Using this extension, you should see a blank web page when you open a new tab. You won’t see the search box in the center or anything at all so don’t be surprised if you’re presented with a purely blank screen. That is the intention of this extension. This is an excellent way to remove those new tab page thumbnails from view.

Set a new tab page

An alternative to adding the extension is to modify the new start page. You can control what page is presented when you first start Chrome. This doesn’t stop the thumbnails appearing when you open new tabs but will only change the page shown on startup. It’s less than perfect but it’s another workaround.

  1. Open Chrome and select the three dot menu icon.
  2. Select Settings and Advanced.
  3. Scroll to On Start-Up and select Open a Specific Page or Set of Pages.
  4. Enter a URL of a page to open immediately when Chrome starts.

Again, this only stops those thumbnails appearing on the first page after starting Chrome and not subsequent tabs you open. You can also use ‘about://blank’ instead of a website URL if you prefer.

Clear your Chrome cache

Another less than stellar workaround is to clear your browser cache so Chrome has nothing to display on the new tab page. Again it’s less than ideal but it contributes to privacy by wiping your browsing history as well as those thumbnails.

  1. Open Chrome and select the three dot menu icon.
  2. Select Settings and Advanced.
  3. Scroll to Privacy and Security and select Clear Browsing Data.
  4. Select all options and hit Clear Data.
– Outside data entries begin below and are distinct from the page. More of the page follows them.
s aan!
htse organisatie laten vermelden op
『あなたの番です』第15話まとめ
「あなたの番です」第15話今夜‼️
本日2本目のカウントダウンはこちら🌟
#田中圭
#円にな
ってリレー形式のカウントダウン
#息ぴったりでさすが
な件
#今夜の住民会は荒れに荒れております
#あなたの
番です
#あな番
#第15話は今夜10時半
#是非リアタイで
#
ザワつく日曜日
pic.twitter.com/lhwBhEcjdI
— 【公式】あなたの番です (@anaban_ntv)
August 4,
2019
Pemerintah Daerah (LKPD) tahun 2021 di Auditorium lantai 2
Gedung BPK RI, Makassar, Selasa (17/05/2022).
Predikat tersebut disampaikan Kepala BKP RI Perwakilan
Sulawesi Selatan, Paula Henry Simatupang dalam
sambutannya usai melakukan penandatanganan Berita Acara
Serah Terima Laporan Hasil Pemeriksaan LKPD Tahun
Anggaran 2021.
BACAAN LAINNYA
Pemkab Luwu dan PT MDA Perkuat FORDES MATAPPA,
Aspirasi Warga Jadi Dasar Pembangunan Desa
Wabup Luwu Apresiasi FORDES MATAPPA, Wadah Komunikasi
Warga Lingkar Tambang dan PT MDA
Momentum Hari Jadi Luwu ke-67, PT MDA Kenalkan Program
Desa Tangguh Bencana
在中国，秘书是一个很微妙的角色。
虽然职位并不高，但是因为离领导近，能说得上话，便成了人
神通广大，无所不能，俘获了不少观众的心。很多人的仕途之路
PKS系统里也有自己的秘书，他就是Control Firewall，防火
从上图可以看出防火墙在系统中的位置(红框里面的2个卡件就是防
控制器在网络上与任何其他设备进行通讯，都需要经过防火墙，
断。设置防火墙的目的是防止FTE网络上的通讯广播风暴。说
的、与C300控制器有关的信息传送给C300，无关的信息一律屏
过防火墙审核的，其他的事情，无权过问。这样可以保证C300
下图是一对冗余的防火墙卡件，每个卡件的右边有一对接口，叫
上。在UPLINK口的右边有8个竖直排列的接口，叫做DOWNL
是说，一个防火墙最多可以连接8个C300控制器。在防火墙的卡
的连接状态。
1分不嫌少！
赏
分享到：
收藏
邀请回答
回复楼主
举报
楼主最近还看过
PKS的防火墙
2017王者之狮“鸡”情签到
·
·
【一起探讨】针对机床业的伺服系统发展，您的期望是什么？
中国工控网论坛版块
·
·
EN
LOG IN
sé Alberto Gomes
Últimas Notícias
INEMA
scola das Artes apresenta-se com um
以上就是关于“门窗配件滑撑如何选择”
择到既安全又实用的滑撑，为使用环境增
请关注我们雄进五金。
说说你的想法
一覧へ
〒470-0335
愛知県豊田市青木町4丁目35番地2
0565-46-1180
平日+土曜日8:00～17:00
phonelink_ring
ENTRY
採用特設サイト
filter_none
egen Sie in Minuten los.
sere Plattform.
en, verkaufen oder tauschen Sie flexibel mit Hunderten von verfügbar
For the next couple of times you open a new Chrome tab, nothing will show as the browser data has been cleared. That will change with use though so keep on top of everything as you go.

Change individual thumbnails

If you don’t mind the majority of the thumbnails on the new tab page but don’t want one or more of them, you can manually remove or rename them. This can work to hide any guilty secrets from view if none of the other solutions work for you.

  1. Open a new tab in Chrome.
  2. Hover over a thumbnail and select the three dot menu icon that appears.
  3. Select Remove to completely remove the thumbnail.
  4. Rename it or point it to a new URL to keep it but have it point elsewhere.

Arguably removing the thumbnail is easiest but you do have the option to change it. Once you select Done after renaming it, the thumbnail should change to the favicon of the new website you pointed it to. This may take a few seconds or require a page refresh but it will happen.

Those are the ways I know of to remove Google new tab homepage thumbnails. I think the Empty New Tab Page is the most effective but each of these work in their own way. Got any other ways to do it? Tell us about them below if you do!